• **What you are asked to do**:
Copy out again, unchanged, the listing below from the line that has "[161,554,233,573] SQLITE ->" through the line that has "[98,937,215,958] [98,992,588,1012] [98,1047,351,1063]".

=== Record set ===

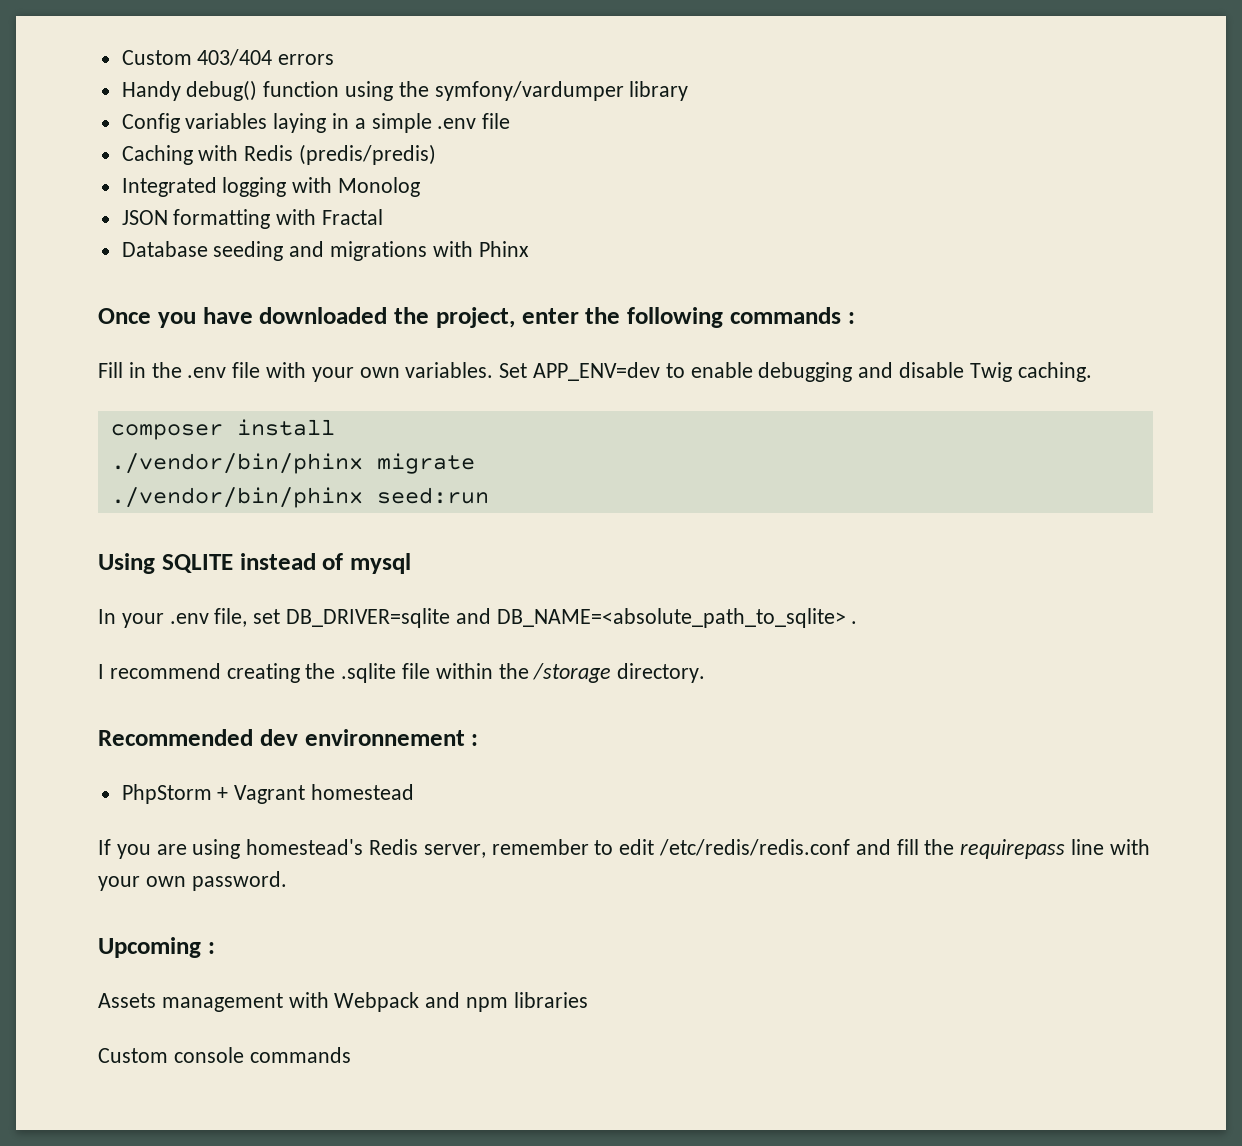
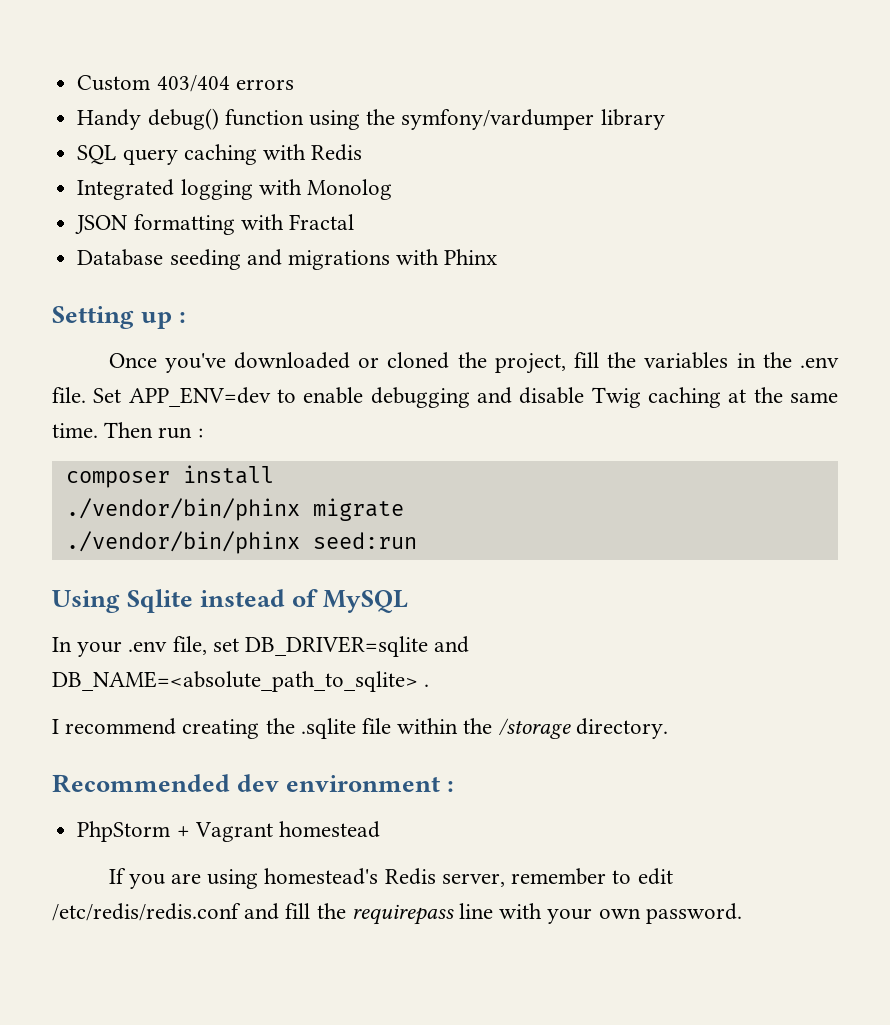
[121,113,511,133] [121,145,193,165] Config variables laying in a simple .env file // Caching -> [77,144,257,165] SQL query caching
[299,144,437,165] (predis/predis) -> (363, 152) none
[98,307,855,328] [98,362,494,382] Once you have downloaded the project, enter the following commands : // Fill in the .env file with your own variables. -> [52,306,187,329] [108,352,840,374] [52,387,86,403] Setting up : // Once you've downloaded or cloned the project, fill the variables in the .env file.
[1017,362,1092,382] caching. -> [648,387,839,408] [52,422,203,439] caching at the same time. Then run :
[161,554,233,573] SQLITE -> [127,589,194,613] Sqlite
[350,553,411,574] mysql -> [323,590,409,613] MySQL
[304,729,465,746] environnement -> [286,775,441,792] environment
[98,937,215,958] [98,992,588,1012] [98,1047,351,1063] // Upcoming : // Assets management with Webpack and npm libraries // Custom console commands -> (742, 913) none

===
=== Record set ===

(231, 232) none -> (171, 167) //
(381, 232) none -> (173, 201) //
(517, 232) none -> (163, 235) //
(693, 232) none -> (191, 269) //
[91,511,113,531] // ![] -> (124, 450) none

===

• **Problem solution**:
[161,554,233,573] SQLITE -> [127,589,194,613] Sqlite
[350,553,411,574] mysql -> [323,590,409,613] MySQL
[304,729,465,746] environnement -> [286,775,441,792] environment
[98,937,215,958] [98,992,588,1012] [98,1047,351,1063] // Upcoming : // Assets management with Webpack and npm libraries // Custom console commands -> (742, 913) none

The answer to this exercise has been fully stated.